You want more? Sure!

In addition to the effects loop tube, Install a second preamp tube for a dedicated clean channel and turn it into a two channel amp with a full TMB tonestack, pregain, and master in the back. Base it off of the lonestar clean

Install a 250k resistor in parallel (pins 1 to 3) to the front main master volume on one side of a DPDT switch and another resistor around 50k from pins 2 to 3 on the other side of the DPDT switch to adjust the taper super low so that it can be better tamed for low volume playing.

Install an output tap from the OT with its own line level switches for amp slaving.

Triode/pentode switch for all tubes

100W/50W mode that isolates a pair of tubes and automatically also halves the impedance. You’ll want an indicator LED for this as well

MIDI control the whole thing using one of Jason Tongs kits for relay boards and MIDI.
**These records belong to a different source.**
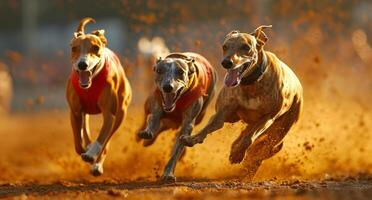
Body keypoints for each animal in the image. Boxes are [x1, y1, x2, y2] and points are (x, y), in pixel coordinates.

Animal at [66, 17, 132, 177]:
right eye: (74, 48)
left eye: (95, 48)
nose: (82, 64)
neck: (92, 82)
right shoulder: (75, 112)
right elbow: (78, 142)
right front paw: (85, 149)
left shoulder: (110, 114)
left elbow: (102, 138)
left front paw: (91, 155)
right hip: (85, 113)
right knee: (85, 130)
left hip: (121, 112)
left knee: (106, 143)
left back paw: (96, 164)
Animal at [138, 52, 217, 182]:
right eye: (159, 70)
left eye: (180, 71)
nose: (167, 87)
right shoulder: (157, 105)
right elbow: (153, 119)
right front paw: (147, 132)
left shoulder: (188, 123)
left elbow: (177, 149)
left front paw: (168, 174)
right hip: (148, 104)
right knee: (149, 118)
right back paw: (145, 137)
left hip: (200, 115)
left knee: (168, 126)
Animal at [182, 25, 304, 180]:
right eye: (225, 46)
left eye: (246, 47)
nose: (226, 62)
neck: (251, 84)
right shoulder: (223, 113)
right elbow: (210, 126)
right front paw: (193, 138)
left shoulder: (267, 118)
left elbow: (249, 139)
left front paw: (238, 154)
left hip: (279, 129)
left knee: (262, 149)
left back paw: (247, 169)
Have series/parallel effects loop control while maintaining the dual return level feature.

I can come up with many more.
 
GLPs lists covered most of the stuff I would ask for but its missing one thing - a switchable pre-input hipass filter around 80-100hz.
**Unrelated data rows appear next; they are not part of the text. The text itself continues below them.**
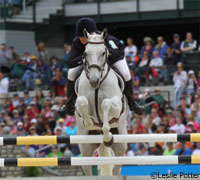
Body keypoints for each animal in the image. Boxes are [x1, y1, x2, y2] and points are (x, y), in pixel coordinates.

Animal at [74, 28, 127, 176]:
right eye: (85, 53)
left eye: (104, 52)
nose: (93, 81)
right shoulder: (79, 102)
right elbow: (82, 102)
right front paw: (89, 122)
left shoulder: (117, 105)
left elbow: (105, 104)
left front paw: (107, 135)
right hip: (85, 148)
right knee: (87, 169)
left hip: (121, 144)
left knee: (117, 168)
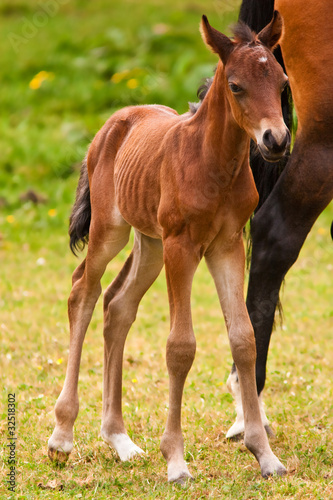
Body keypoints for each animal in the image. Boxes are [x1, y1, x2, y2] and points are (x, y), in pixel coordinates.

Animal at [48, 13, 290, 482]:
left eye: (283, 81)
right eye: (236, 85)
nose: (276, 140)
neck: (213, 162)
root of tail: (114, 122)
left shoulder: (227, 245)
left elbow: (243, 338)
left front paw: (264, 453)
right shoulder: (183, 246)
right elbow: (181, 346)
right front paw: (176, 460)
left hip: (150, 243)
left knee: (118, 304)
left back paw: (120, 440)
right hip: (112, 230)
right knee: (83, 292)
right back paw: (62, 435)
For the love of god, every amplifier manufacturer should be doing this; the boost market would be flooded with people selling tube screamers
 
GLPs lists covered most of the stuff I would ask for but its missing one thing - a switchable pre-input hipass filter around 80-100hz.

For the love of god, every amplifier manufacturer should be doing this; the boost market would be flooded with people selling tube screamers
Explain pls
 
Explain pls

That EQ cut below that range (which is the fundamental frequency of the low "E" note on a guitar) is what separates something from being flubby or being tight. Given that no one uptunes unless theyre covering "its a long way to the top" with an actual bagpipe, as long as the hipass was around the fundamental of the low e frequency it would be an instant "tight" switch that actually worked - most "tight" switches are basically unusable because they cut the frequencies afterwards instead of before
 
That EQ cut below that range (which is the fundamental frequency of the low "E" note on a guitar) is what separates something from being flubby or being tight. Given that no one uptunes unless theyre covering "its a long way to the top" with an actual bagpipe, as long as the hipass was around the fundamental of the low e frequency it would be an instant "tight" switch that actually worked - most "tight" switches are basically unusable because they cut the frequencies afterwards instead of before
Wait, so it cuts some frequencies HIGHER instead of cutting all the lower ones? I’m learning all this just now
 
Wait, so it cuts some frequencies HIGHER instead of cutting all the lower ones? I’m learning all this just now

No, a hi pass lets all the frequencies above a certain point through, and cuts them below that point

a lo pass does the opposite

This is done all the time in post or on the di when recording, and it needs to become a normal thing with amps
 
No, a hi pass lets all the frequencies above a certain point through, and cuts them below that point

a lo pass does the opposite

This is done all the time in post or on the di when recording, and it needs to become a normal thing with amps
Thanks for clarification!

So most of “tight” switches do the opposite of cutting frequences below 80hz and cut low mid freq istead?